In which areas of Los Angeles will you be directly working?

County of Los Angeles

What is the problem that you are seeking to address?

In 2019, only 30% of fifth graders in Los Angeles County met or exceeded the state standards for science learning, and this number was even lower for economically disadvantaged students who were African American (12%) and Hispanic (18%)*. These low proficiency levels are in part due to insufficient STEM educational resources in K-12 schools, especially Title I schools. Unfortunately, this lack of resources leads to more than just low test scores: it also largely contributes to the underrepresentation of minority groups—particularly Hispanics and African Americans—in STEM careers. As long as these underserved populations continue to be deprived of educational opportunities early in life, test scores will remain low, and students will keep believing that STEM subjects and careers are out of their reach. *“Test Results at a Glance.” California Assessment of Student Performance and Progress, California Department of Education, https://caaspp-elpac.cde.ca.gov/caaspp/

Describe the project, program, or initiative that this grant will support to address the problem identified.

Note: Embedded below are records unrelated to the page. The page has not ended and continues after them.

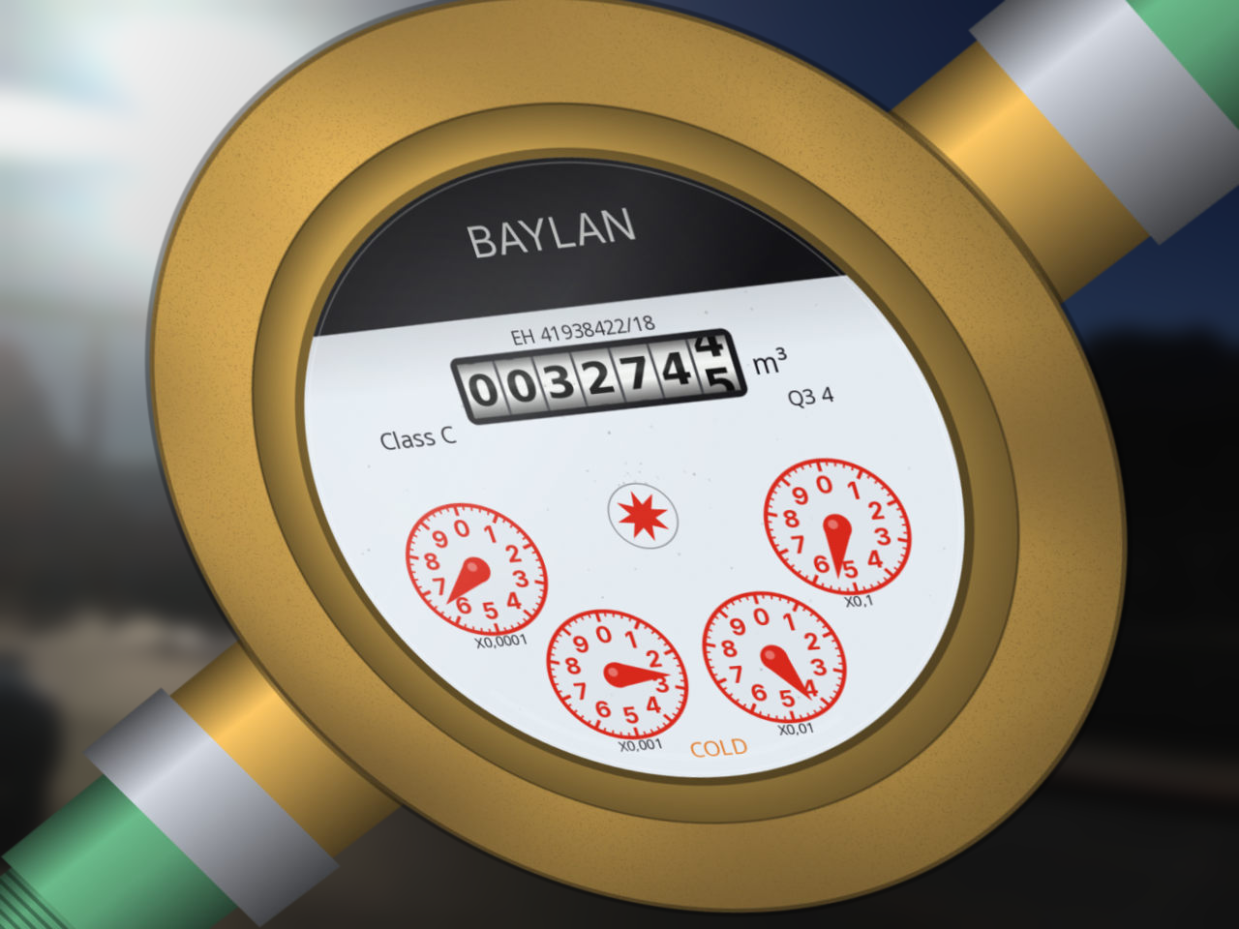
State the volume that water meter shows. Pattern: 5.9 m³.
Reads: 32744.5426 m³
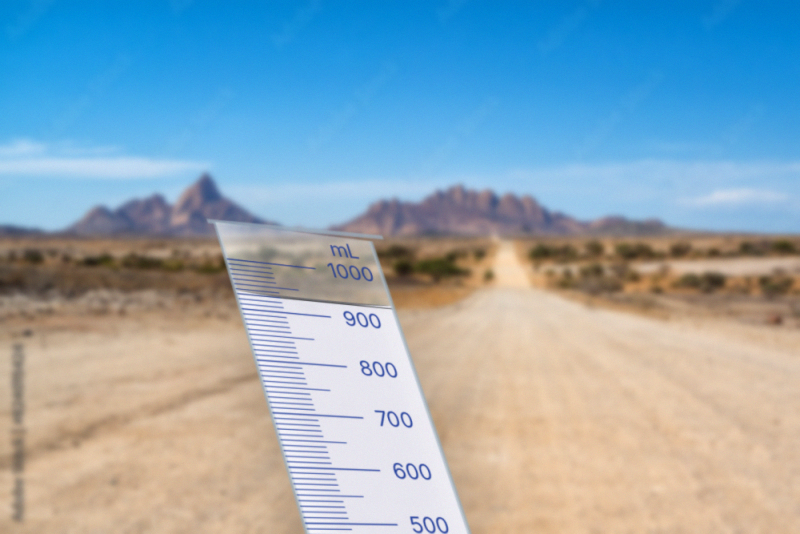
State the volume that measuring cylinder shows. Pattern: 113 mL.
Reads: 930 mL
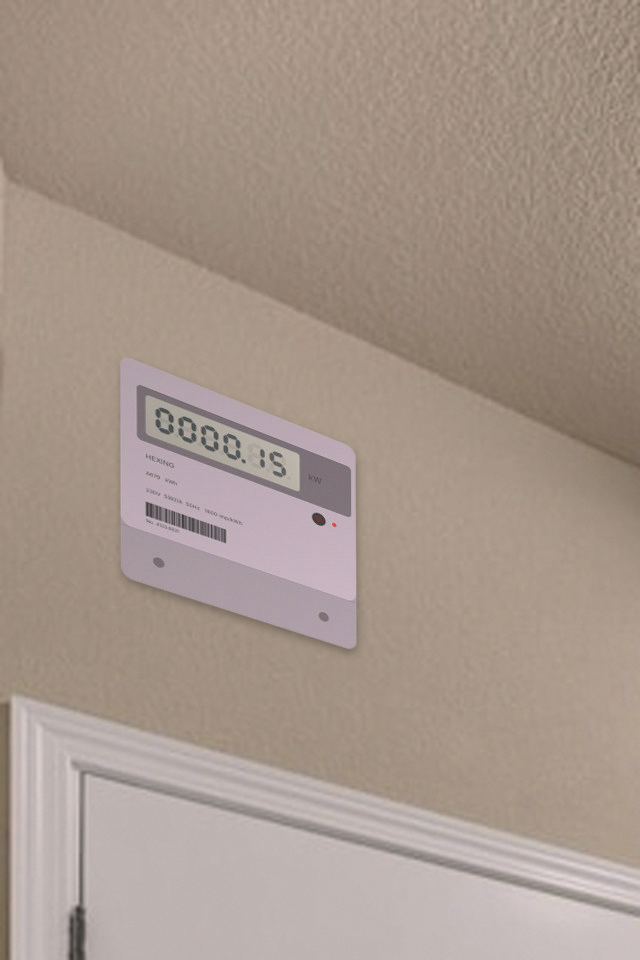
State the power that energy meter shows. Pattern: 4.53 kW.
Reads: 0.15 kW
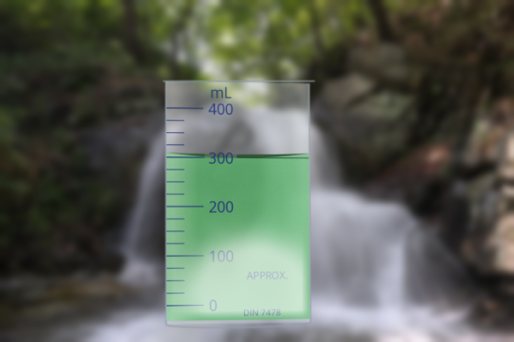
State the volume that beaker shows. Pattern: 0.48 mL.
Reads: 300 mL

The Griffith Observatory Online School Program will provide free and fun informal STEM education to every single fifth grader in Los Angeles County each school year, starting this fall. This virtual adaptation of the Observatory’s Fifth-Grade School Field Trip Program will consist of five 40-minute modules and will be facilitated live by Museum Guides, Telescope Demonstrators, and Observatory Lecturers. These modules will include a look through the Zeiss telescope; a live demonstration of how to make a “comet,” with students following along at home; a conversion of our popular planetarium show, “Water Is Life,” to a 2-D virtual experience; an interactive lesson on exoplanets; and a tour through Griffith Observatory’s galleries and exhibits. All of the program’s content was specifically designed to meet the State of California’s Next Generation Science Standards and fifth-grade curriculum, and each module will be accompanied by a packet of teacher and student materials that will help reinforce this content in the classroom.

In what stage of innovation is this project, program, or initiative?

Pilot or new project, program, or initiative

Approximately how many people will be impacted by this project, program, or initiative?

Direct Impact: 100,000

Indirect Impact: 300,000

Describe how Los Angeles County will be different if your work is successful.

The Online School Program will ensure that kids in LA County from all backgrounds, including those most underrepresented in STEM career fields, have access to STEM education at a young age. Our goal is to start leveling the playing field by making students aware of the possibilities of STEM and helping them see that everyone can study and enjoy it. Because the Los Angeles Unified School District contains so many students from underserved populations—73.4% of students are Latinx, and 10% are African American*—we are uniquely positioned to bring STEM education to the populations who are most underrepresented in STEM career fields and. Over time, we will help build a diverse and flourishing STEM workforce in Los Angeles. *“Los Angeles Unified School District.” Los Angeles Regional Adult Education Consortium, https://laraec.net/los-angeles-unified-school-district/.

What evidence do you have that this project, program, or initiative is or will be successful, and how will you define and measure success?

Once the program is up and running, we will send a follow-up survey to each participating teacher in order to gauge the program’s impact on students’ interest in STEM topics and engagement in the classroom. The Online School Program is based on the long-running School Field Trip program, so we expect it to have similar results. Our 2019 School Field Trip Program surveys revealed the following: ● 90% of respondents said the field trip was in the top 10% of field trips they have ever been on; 80% said their students were “a lot more engaged in the Observatory School Program than other field trips.” ● 82% said their students were more excited about science learning AFTER the Observatory field trip. ● 98% indicated that the program reinforced content or science skills previously emphasized in the classroom.